Schemes targeted at enhancing the environment, protecting the countryside, improving the productivity of the farming sector and improving animal health and welfare.
“So will it be a ground-breaking scheme that delivers once-in-a-generation change or is there a danger its rollout will be met by low uptake and disappointment?”
The future of farming in the UK rests largely on the new Environmental Land Management (ELM) scheme – as outlined by the Naitonal Audit Office:
The Department for Environment, Food & Rural Affairs (Defra) is developing the Future Farming and Countryside Programme as a “once-in-a-generation opportunity to reform agriculture”. It will consist of schemes targeted at enhancing the environment, protecting the countryside, improving the productivity of the farming sector and improving animal health and welfare.
Central to Defra’s proposals is the Environmental Land Management scheme (ELM), the primary mechanism for distributing the funding previously paid under CAP. Instead of CAP direct payments, ELM will pay farmers for undertaking actions to improve the environment. It has three components, each of which will be launched in full in 2024:
- The Sustainable Farming Incentive (SFI) will be open to all farmers and will pay them for actions to manage their land in an environmentally sustainable way.

Exercise instructions — Rewrite the farming text from "Central to Defra’s" to "environmentally sustainable way.", putting "landowners" in place of "farmers".

Exercise data —

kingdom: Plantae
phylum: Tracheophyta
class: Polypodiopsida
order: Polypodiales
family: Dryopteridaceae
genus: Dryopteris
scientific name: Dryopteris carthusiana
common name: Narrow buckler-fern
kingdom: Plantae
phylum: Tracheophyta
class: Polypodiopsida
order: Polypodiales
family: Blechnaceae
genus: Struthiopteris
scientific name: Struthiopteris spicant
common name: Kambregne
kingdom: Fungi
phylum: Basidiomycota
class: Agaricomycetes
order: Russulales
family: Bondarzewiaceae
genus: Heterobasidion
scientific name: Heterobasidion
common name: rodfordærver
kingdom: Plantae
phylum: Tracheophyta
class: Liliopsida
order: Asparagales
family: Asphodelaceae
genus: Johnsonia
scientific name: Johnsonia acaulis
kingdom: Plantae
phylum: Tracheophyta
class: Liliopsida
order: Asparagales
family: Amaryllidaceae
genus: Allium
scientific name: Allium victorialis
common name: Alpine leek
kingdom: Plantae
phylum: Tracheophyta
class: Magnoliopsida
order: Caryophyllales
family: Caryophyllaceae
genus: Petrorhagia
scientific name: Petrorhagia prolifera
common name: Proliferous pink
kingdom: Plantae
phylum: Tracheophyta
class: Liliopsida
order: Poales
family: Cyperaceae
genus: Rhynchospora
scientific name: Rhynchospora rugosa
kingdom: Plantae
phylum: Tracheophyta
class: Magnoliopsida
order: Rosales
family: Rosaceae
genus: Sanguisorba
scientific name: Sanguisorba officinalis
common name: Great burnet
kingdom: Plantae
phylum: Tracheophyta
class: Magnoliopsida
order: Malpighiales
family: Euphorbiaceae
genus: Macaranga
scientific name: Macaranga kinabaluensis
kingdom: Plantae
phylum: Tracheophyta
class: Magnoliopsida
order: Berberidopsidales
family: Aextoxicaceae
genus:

Solution for this exercise —
Central to Defra’s proposals is the Environmental Land Management scheme (ELM), the primary mechanism for distributing the funding previously paid under CAP. Instead of CAP direct payments, ELM will pay landowners for undertaking actions to improve the environment. It has three components, each of which will be launched in full in 2024:
- The Sustainable Farming Incentive (SFI) will be open to all landowners and will pay them for actions to manage their land in an environmentally sustainable way.